Foxconn’s involvement is the most interesting piece. The Taiwanese manufacturing giant already builds servers for Amazon, Google, and Microsoft. Building for SoftBank means Foxconn is diversifying its customer base away from pure hyperscaler dependency.

This matters because Foxconn sits at the intersection of multiple geopolitical pressure points:

  • US-China tensions: Foxconn’s massive Chinese factories are becoming riskier supply chain nodes
  • Export controls: Nvidia’s ability to ship high-end GPUs to certain customers is constrained
  • Regionalisation: The compute market is fragmenting into US, China, and “everyone else” blocs

If Foxconn starts producing Nvidia-powered servers for Japan under SoftBank’s brand, it creates a new supply chain lane that bypasses the traditional hyperscaler path.


🌏 NZ Lens: What We Can Learn

New Zealand doesn’t have a SoftBank-sized company to pull this off. But the principle — sovereign AI infrastructure matters — applies directly.

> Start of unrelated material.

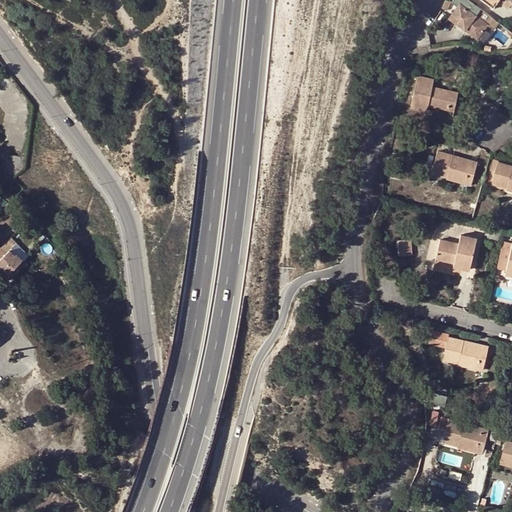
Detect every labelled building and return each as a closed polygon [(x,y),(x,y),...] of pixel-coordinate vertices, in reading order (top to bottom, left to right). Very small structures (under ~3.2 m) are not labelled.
[(465,0),(464,0),(449,21),(475,39),(487,23),(479,17),(475,14),(478,9),(465,0)] [(479,0),(492,10),(498,2),(499,0),(479,0)] [(498,2),(492,10),(496,13),(502,4),(498,2)] [(416,79),(410,110),(420,112),(421,107),(427,108),(453,114),(457,95),(431,90),(432,83),(416,79)] [(452,159),(437,154),(431,175),(447,179),(448,176),(472,183),(477,165),(469,163),(469,165),(452,161),(452,159)] [(495,175),(492,186),(507,190),(508,187),(511,187),(511,169),(498,165),(498,164),(493,162),(490,173),(495,175)] [(470,188),(472,183),(448,176),(447,179),(446,181),(470,188)] [(500,234),(488,231),(485,243),(498,246),(500,234)] [(460,270),(469,272),(476,241),(460,237),(458,246),(440,242),(435,260),(453,265),(454,261),(462,263),(460,270)] [(411,242),(396,243),(398,258),(412,257),(411,242)] [(0,270),(4,275),(16,263),(5,252),(2,255),(0,252),(0,270)] [(454,261),(453,265),(453,269),(460,270),(462,263),(454,261)] [(449,336),(431,332),(428,345),(445,349),(443,360),(458,364),(459,361),(483,366),(488,348),(479,346),(479,348),(463,345),(463,342),(448,339),(449,336)] [(458,364),(458,365),(482,371),(483,366),(459,361),(458,364)] [(442,443),(458,447),(459,444),(483,450),(488,433),(481,430),(480,433),(463,428),(464,426),(441,419),(438,430),(446,432),(442,443)] [(511,444),(506,443),(500,464),(511,467),(511,444)] [(458,447),(457,449),(481,455),(483,450),(459,444),(458,447)]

  • The Southland data centre projects are a start, but they’re just real estate. Without domestic server design and assembly capability, NZ is still renting compute from foreign providers.
  • Partnership with existing Asian supply chains (like Foxconn or similar) could be a faster path than building from scratch.
  • Our Pacific proximity could be a differentiator: Japanese and Korean enterprises might value NZ-located compute for redundancy and latency reasons.

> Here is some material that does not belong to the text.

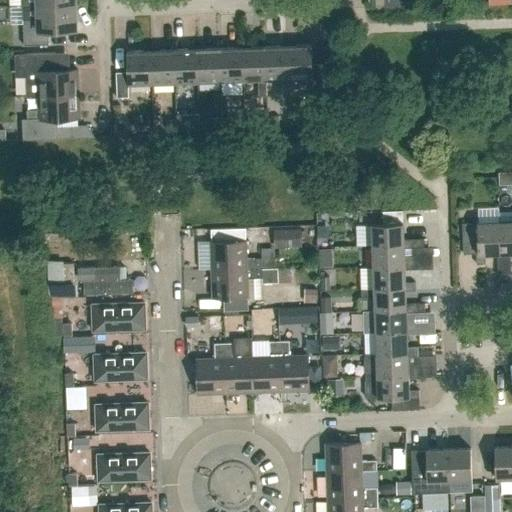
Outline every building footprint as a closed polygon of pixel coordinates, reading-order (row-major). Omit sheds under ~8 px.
[(75,4),(22,6),(24,45),(49,44),(49,31),(76,30),(75,4)] [(312,65),(312,44),(288,45),(289,80),(312,79),(313,90),(325,90),(324,64),(312,65)] [(266,81),(289,80),(288,45),(265,46),(266,81)] [(267,96),(266,81),(265,46),(242,47),(243,81),(258,81),(258,96),(267,96)] [(242,47),(219,48),(221,82),(243,81),(242,47)] [(174,49),(175,84),(198,83),(197,48),(174,49)] [(197,48),(198,83),(221,82),(219,48),(197,48)] [(152,85),(175,84),(174,49),(151,50),(152,85)] [(129,97),(129,86),(152,85),(151,50),(127,51),(128,71),(116,72),(117,98),(129,97)] [(25,54),(27,96),(39,96),(39,95),(79,93),(78,69),(56,70),(55,52),(15,54),(15,55),(25,54)] [(39,95),(39,96),(39,110),(27,110),(27,118),(22,119),(23,140),(69,138),(68,129),(55,126),(55,120),(58,120),(58,118),(80,118),(79,93),(39,95)] [(198,113),(176,114),(176,119),(177,119),(177,130),(199,129),(198,113)] [(279,126),(279,115),(268,116),(269,127),(279,126)] [(268,116),(258,116),(258,127),(269,127),(268,116)] [(223,129),(234,128),(233,117),(223,118),(223,129)] [(223,118),(212,118),(212,129),(223,129),(223,118)] [(166,120),(167,131),(177,130),(177,119),(176,119),(166,120)] [(485,263),(485,253),(497,253),(501,253),(499,221),(462,223),(463,254),(476,253),(476,264),(485,263)] [(497,253),(498,259),(498,276),(507,276),(506,252),(511,252),(511,221),(499,221),(501,253),(497,253)] [(403,222),(372,223),(373,245),(404,244),(404,247),(424,247),(424,238),(404,239),(403,222)] [(275,247),(295,247),(294,229),(275,230),(275,247)] [(246,240),(211,241),(212,269),(262,268),(262,258),(247,258),(246,240)] [(404,254),(404,247),(404,244),(373,245),(374,267),(405,266),(405,269),(429,268),(429,258),(417,259),(411,254),(404,254)] [(285,257),(275,258),(275,268),(278,268),(286,268),(285,257)] [(78,262),(79,293),(133,291),(133,276),(126,276),(125,260),(78,262)] [(61,263),(62,284),(74,283),(73,262),(61,263)] [(406,291),(416,290),(415,281),(405,282),(405,269),(405,266),(374,267),(374,289),(406,287),(406,291)] [(275,268),(262,268),(212,269),(213,298),(224,297),(224,310),(248,309),(247,296),(248,296),(247,278),(262,278),(262,283),(278,282),(278,268),(275,268)] [(406,303),(406,291),(406,287),(374,289),(361,289),(361,299),(375,298),(375,310),(406,309),(406,312),(416,312),(426,311),(425,303),(416,303),(406,303)] [(55,301),(56,322),(67,322),(66,301),(55,301)] [(145,302),(92,304),(93,331),(146,329),(145,302)] [(271,324),(288,325),(288,304),(272,303),(271,324)] [(407,325),(406,312),(406,309),(375,310),(376,332),(407,331),(407,334),(427,333),(427,324),(407,325)] [(198,317),(186,317),(187,329),(198,329),(198,317)] [(64,335),(72,335),(72,323),(64,323),(64,334),(64,335)] [(418,355),(418,346),(408,347),(407,334),(407,331),(376,332),(377,353),(408,352),(408,355),(418,355)] [(264,347),(264,333),(245,333),(245,348),(264,347)] [(254,392),(281,391),(279,340),(269,341),(270,356),(252,356),(254,392)] [(281,391),(309,390),(308,354),(290,355),(289,340),(279,340),(281,391)] [(215,358),(196,358),(198,394),(226,393),(224,342),(214,343),(215,358)] [(234,342),(224,342),(226,393),(254,392),(252,356),(235,357),(234,342)] [(147,352),(94,354),(95,381),(148,379),(147,352)] [(409,377),(419,377),(433,376),(433,366),(421,366),(414,362),(408,362),(408,355),(408,352),(377,353),(365,354),(365,375),(377,375),(409,374),(409,377)] [(66,384),(66,385),(74,385),(73,373),(65,373),(66,384)] [(409,390),(409,377),(409,374),(377,375),(365,375),(366,398),(409,396),(409,399),(419,398),(419,389),(409,390)] [(340,394),(340,378),(328,378),(329,394),(340,394)] [(59,402),(61,423),(80,422),(79,401),(59,402)] [(149,402),(96,404),(97,430),(150,429),(149,402)] [(68,435),(76,435),(75,423),(67,423),(68,435)] [(355,426),(356,438),(370,437),(369,425),(355,426)] [(74,437),(74,449),(85,449),(85,437),(74,437)] [(361,442),(326,443),(327,471),(362,470),(377,470),(376,459),(361,460),(361,442)] [(511,445),(495,446),(496,478),(511,477),(511,445)] [(406,447),(393,447),(393,467),(406,467),(406,447)] [(472,479),(471,447),(449,448),(450,479),(472,479)] [(449,448),(426,449),(411,450),(413,493),(450,491),(450,479),(449,448)] [(150,452),(97,454),(98,480),(151,479),(150,452)] [(378,497),(377,487),(362,488),(362,470),(327,471),(328,499),(378,497)] [(77,473),(69,473),(69,483),(69,485),(77,485),(77,473)] [(399,481),(399,494),(412,494),(412,481),(399,481)] [(485,511),(499,511),(499,484),(485,485),(485,511)] [(485,495),(473,496),(473,511),(476,511),(485,511),(485,495)] [(363,511),(363,507),(378,507),(378,497),(328,499),(327,511),(363,511)] [(152,511),(152,502),(99,504),(99,511),(152,511)]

The era of “just use AWS” for everything is ending. Countries that build infrastructure they control will have AI sovereignty. Countries that don’t will have AI dependency.


🤔 My Take: The Fourth Bloc Emerges

The AI infrastructure world is splitting into three blocs, with a fourth emerging:

  1. US hyperscalers — AWS, Azure, GCP (dominant, but increasingly expensive)
  2. China domestic — Baidu, Alibaba, Tencent, Huawei (isolated by export controls)
  3. Independent players — CoreWeave, Lambda, Vultr (growing but niche)
  4. Sovereign national/commercial — SoftBank Japan, India’s AI mission, EU-backed projects

We’re watching Bloc 4 being born. SoftBank’s move is one of the first major private-sector plays in this space. If successful, it could become a model for other mid-tier economies that want AI capability without handing their data to US or Chinese providers.

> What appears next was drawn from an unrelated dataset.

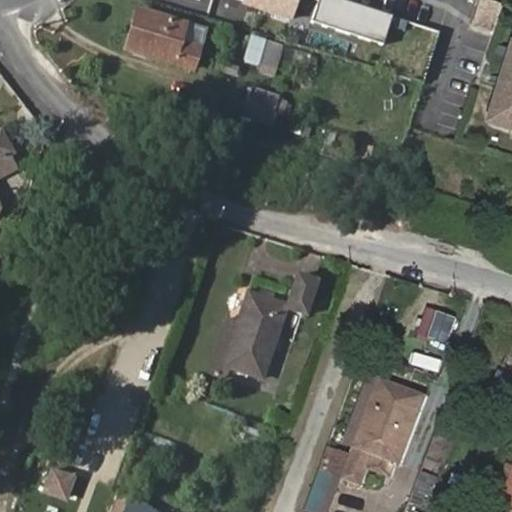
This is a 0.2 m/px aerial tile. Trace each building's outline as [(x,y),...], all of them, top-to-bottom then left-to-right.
[(334,0),(240,0),(260,6),(258,10),(289,20),(296,0),(308,0),(316,2),(309,23),(380,47),(390,18),(334,0)] [(496,33),(506,5),(492,0),(483,0),(474,26),(496,33)] [(203,30),(135,10),(123,49),(191,69),(203,30)] [(283,49),(267,44),(260,66),(275,71),(283,49)] [(511,132),(511,66),(493,126),(511,132)] [(242,108),(273,118),(281,100),(249,92),(242,108)] [(0,161),(9,155),(0,139),(0,161)] [(224,347),(264,359),(286,295),(302,300),(315,264),(295,257),(284,286),(250,275),(224,347)] [(430,319),(439,295),(430,291),(419,321),(428,324),(430,319)] [(439,295),(430,319),(448,326),(457,301),(439,295)] [(366,443),(394,365),(382,360),(354,438),(366,443)] [(429,378),(394,365),(366,443),(400,455),(429,378)] [(511,375),(506,373),(499,391),(511,396),(511,375)] [(70,474),(48,468),(40,490),(64,496),(70,474)] [(420,511),(435,476),(421,470),(403,511),(420,511)] [(119,511),(125,492),(112,489),(105,511),(119,511)]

Masayoshi Son has never been subtle. He bet big on the internet, then mobile, then AI investing. Building actual AI servers is him betting that the next phase of AI isn’t about who has the best model — it’s about who controls the infrastructure underneath.

And he’s probably right.


🔍 THE BOTTOM LINE: SoftBank’s talks with Nvidia and Foxconn to build homegrown AI servers is the biggest signal yet that Asia wants off the hyperscaler teat. It’s early, but the direction is clear: AI sovereignty requires infrastructure sovereignty. Countries and companies that figure this out first will have a decade-long advantage.